Copy out the stretch of the data from the line containing "start_position, end_position, is_reversed_complement" through the end of the data, keeping each line as it appears. Omit the pictures from your answer.

:: DATA TO EXAMINE

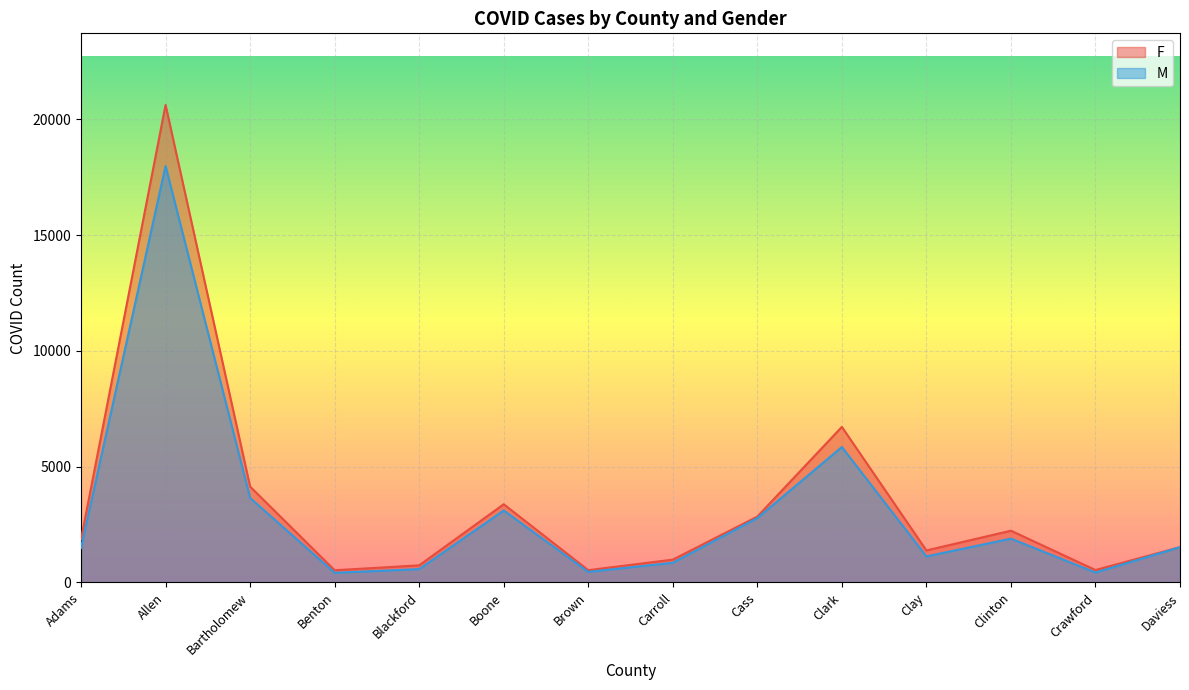

True or false: F and M intersect in this chart.

False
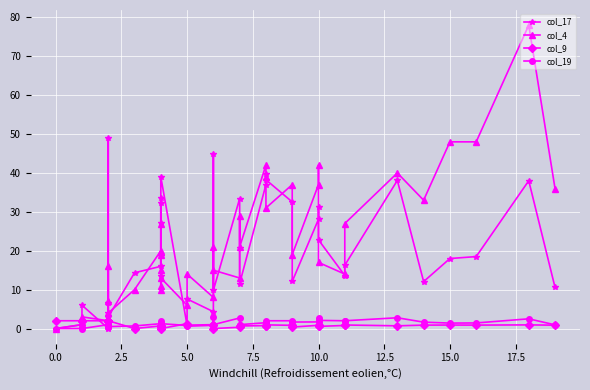

What are all the series names shown in the legend?

col_17, col_4, col_9, col_19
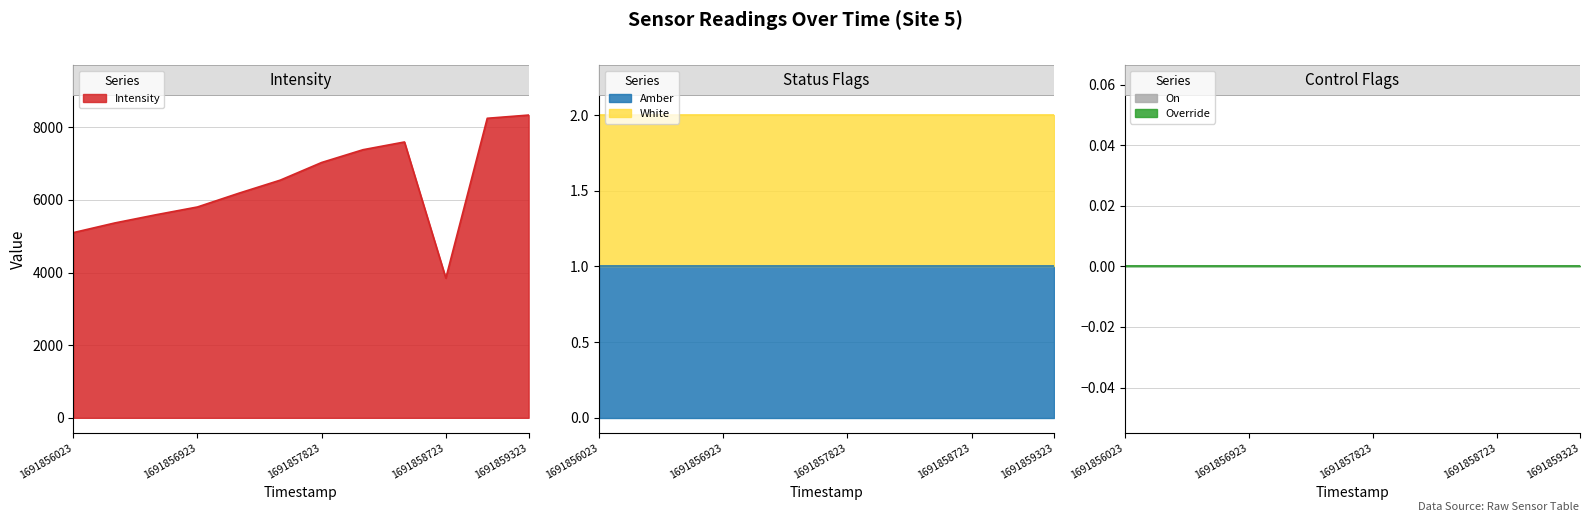

Which series has the largest range (max minus min)?

Intensity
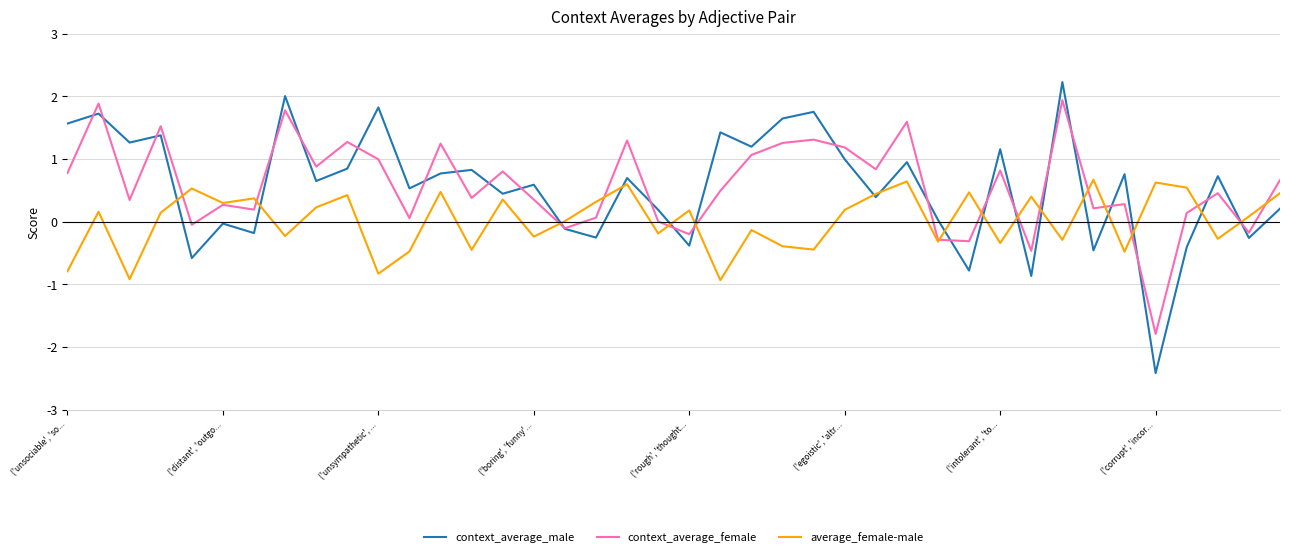

Which series has the largest range (max minus min)?

context_average_male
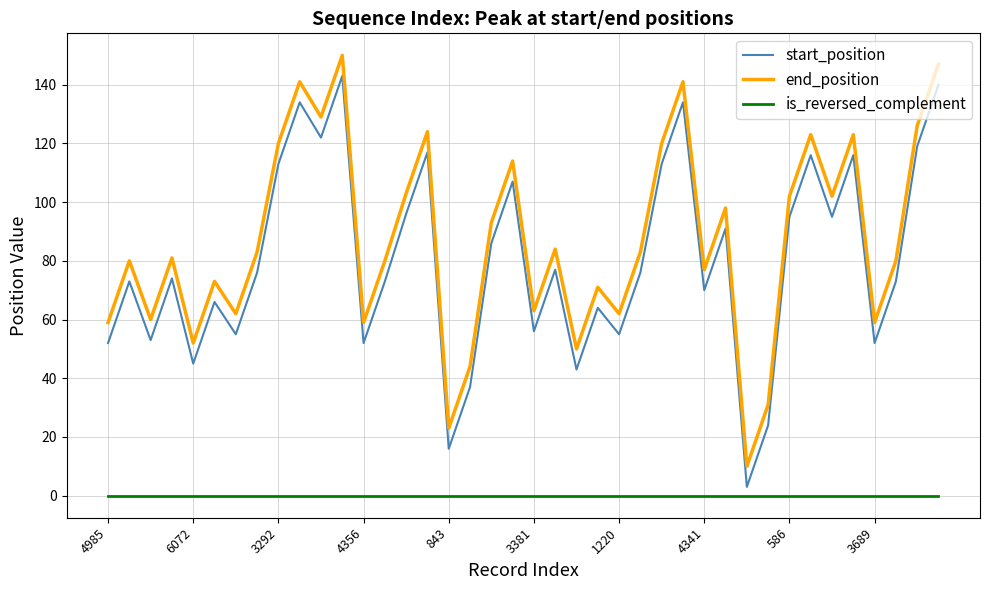

What are all the series names shown in the legend?

start_position, end_position, is_reversed_complement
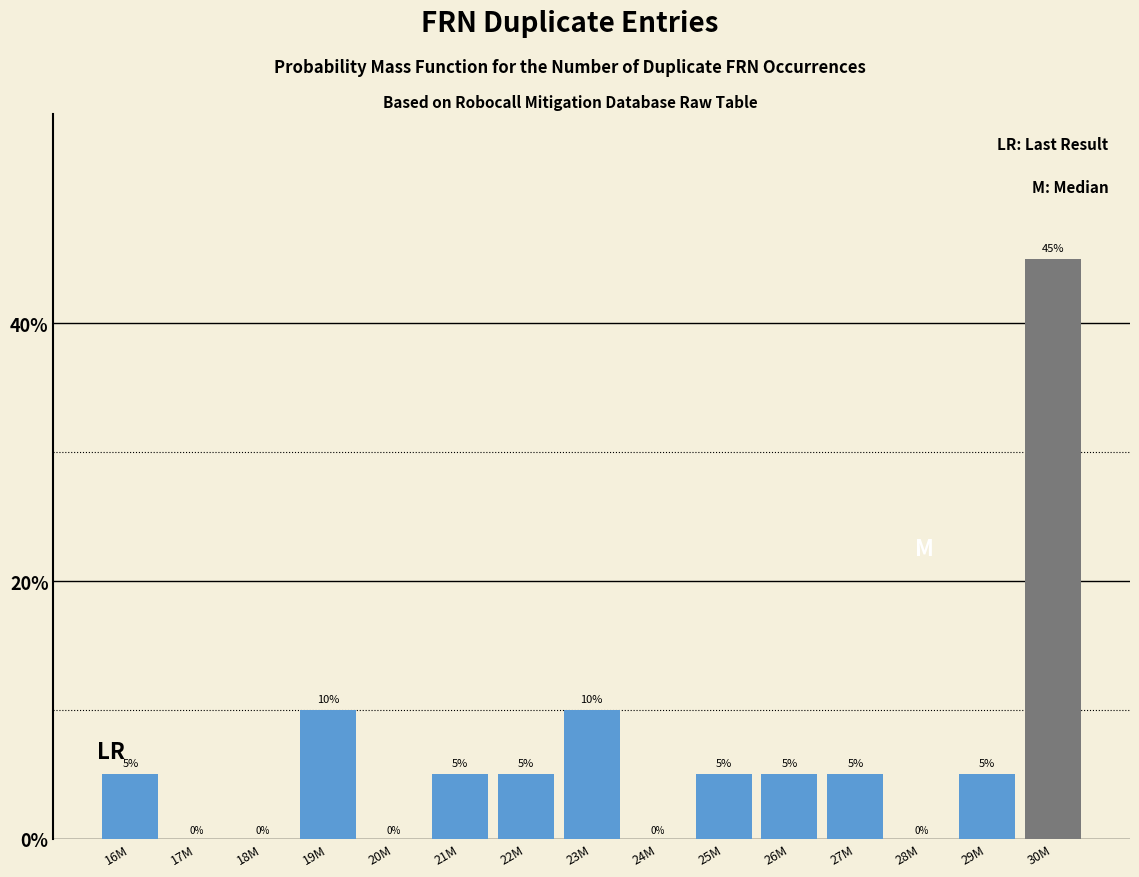

Reading left to right, what are all the values shown in this chart?

16M=5	17M=0	18M=0	19M=10	20M=0	21M=5	22M=5	23M=10	24M=0	25M=5	26M=5	27M=5	28M=0	29M=5	30M=45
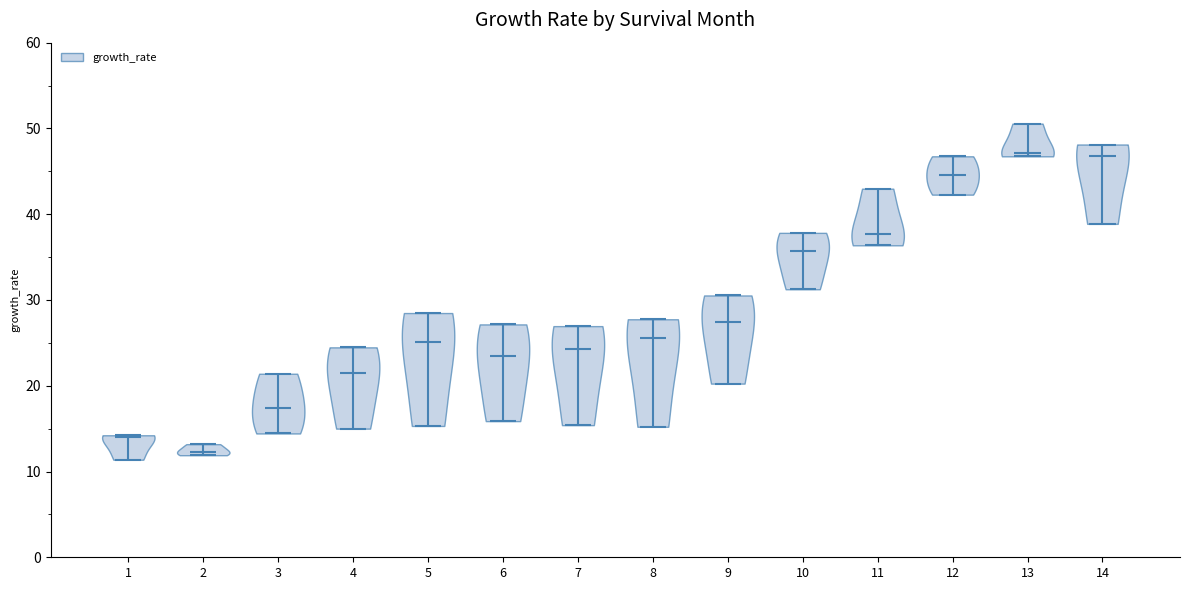

What is the lowest point the violin at x = 11 reaches on the y-axis? The values are not printed on the chart, so give them approximately, as read against the axis.

36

::::

▶ OUTPUT OF THE EXERCISE
start_position, end_position, is_reversed_complement

Reading left to right, what are all the values shown in this chart?

16M=5	17M=0	18M=0	19M=10	20M=0	21M=5	22M=5	23M=10	24M=0	25M=5	26M=5	27M=5	28M=0	29M=5	30M=45

What is the lowest point the violin at x = 11 reaches on the y-axis? The values are not printed on the chart, so give them approximately, as read against the axis.

36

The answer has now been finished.